We then departed for the outreach and I must admit were a bit anxious to whether the Chief would keep his word and produce patients!  We were especially worried as it is Sunday and not uncommon to go to Church here from 8AM to 7PM.  Thankfully we arrived to many people waiting to be seen.  The outreach is done at the local school in two separate classrooms.  This school is in good condition with clay flooring, lots of windows, brightly lit and good air flow.  The worst part is the tin roof which radiates heat downwards.  But again, this is a nice school and the community very friendly.

Dr. Andy was busy with MSK patients presenting with many different aches, pains, joint issues, etc.  He continued to train Samuel on the types of exercises and strategies to prevent and reduce chronic pain.  Samuel has taken a great interest in MSK and is thinking of becoming a chiropractor or physiotherapist.  Dr. Andy has been kind enough to forward on to him loads of journals and reading material digitally.  It is amazing to think of the potential longterm impact this will have not only on Samuel’s life but the lives of his community if he were to bring this expertise back to Fluorspar.

Dr. Miners and Samuel with a patient

Dr. Miners and Samuel with a patient

Dr. Michael had an interesting case where he saw a child whose mother complained that her daughter was eating charcoal.  This compulsion, called pica, is in fact a sign of iron deficiency which is common here.  The young girl will come to the clinic tomorrow for a blood test to confirm the diagnosis and will likely be given iron supplements.

Dr. Sidiqa continued to educate Jemima and the community on proper hygiene for the eyes.  The #1 complaint is eye “allergies”.  But in fact it’s not allergies but rather poor eye hygiene and dehydration.  She encourages washing of hands and drinking as much water as possible.  Access to water very much depends on where you live in the region.  This particular area is quite dry.  Water sources can be miles away and even then needs to be purified before drinking.  It is not an easy situation to say the least.  

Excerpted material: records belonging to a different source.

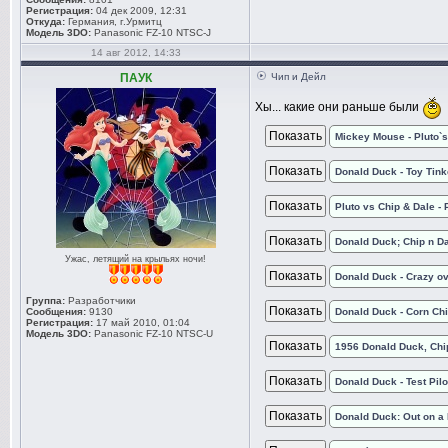
Регистрация:
04 дек 2009, 12:31
Откуда:
Германия, г.Урмитц
Модель 3DO:
Panasonic FZ-10 NTSC-J
14 авг 2012, 14:33
ПАУК
Чип и Дейл
Хы... какие они раньше были
Mickey Mouse - Pluto`s
Donald Duck - Toy Tink
Pluto vs Chip & Dale - 
Donald Duck; Chip n Da
Ужас, летящий на крыльях ночи!
Donald Duck - Crazy o
Группа:
Разработчики
Сообщения:
9130
Donald Duck - Corn Chi
Регистрация:
17 май 2010, 01:04
Модель 3DO:
Panasonic FZ-10 NTSC-U
1956 Donald Duck, Chi
Donald Duck - Test Pil
Donald Duck: Out on a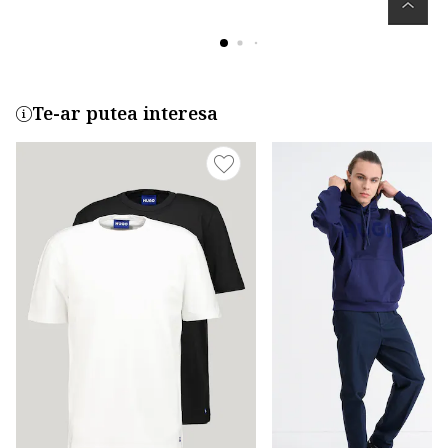
Te-ar putea interesa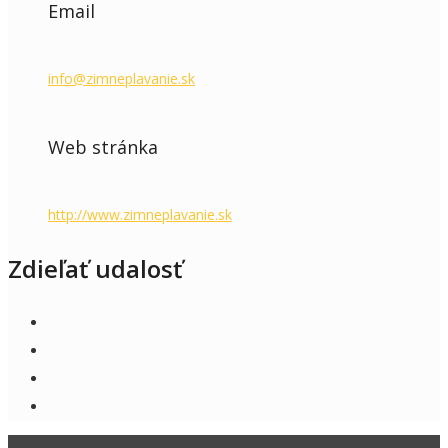
Email
info@zimneplavanie.sk
Web stránka
http://www.zimneplavanie.sk
Zdieľať udalosť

But the vision team is having a good time today as the locals are having fun doing vision screening on themselves.  Jemima continued to distribute reading glasses and anyone who appears to require prescription glasses is asked to go to Fluorspar clinic for a more thorough exam with the auto refractor.

A boy with a new pair of glasses

A boy with a new pair of glasses

Tomorrow we’ll spend the morning at Fluorspar Clinic before departing for Eldoret.  We’ll be meeting AMPATH, a consortium of universities including Indiana, Duke, University of Toronto and Moi University, a medical teaching hospital located in Eldoret.   AMPATH has been very successful in training Western Kenya medical staff on diagnosis and treatment of HIV and cervical cancer.  We’re hoping to listen and learn from them, especially as it pertains to cervical cancer.  We’re planning to launch our womens and children health campaign in November and would like to offer HPV vaccinations to girls aged 9 to 13.  Cervical cancer is a killer of women worldwide and is preventable from the vaccination.

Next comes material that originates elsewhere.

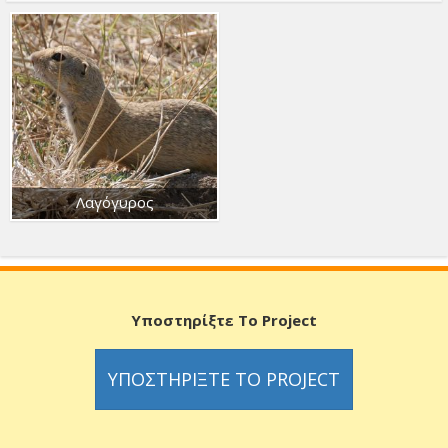
Λαγόγυρος
Υποστηρίξτε Το Project
ΥΠΟΣΤΗΡΊΞΤΕ ΤΟ PROJECT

We also plan to begin virtual case review from Kenya to Medcan’s clinic in Toronto.  Every other Friday and on an as needed basis the clinical officers will discuss their most complicated cases with Medcan doctors in Toronto via Skype.  We’ve tested the connection (visual and audio) this week and it worked very well.  We’ll begin the first session on Friday April 17th.  Tomorrow we’ll do one last training session with Julius, the head clinical officer at the clinic.  Telemedicine is an essential part of our sustainable strategy, enabling the staff to continue their learnings virtually.  Our goal is to have them use Medcan doctors on a consultative basis empowering them to offer their community a higher level of care and in turn achieving better health outcomes.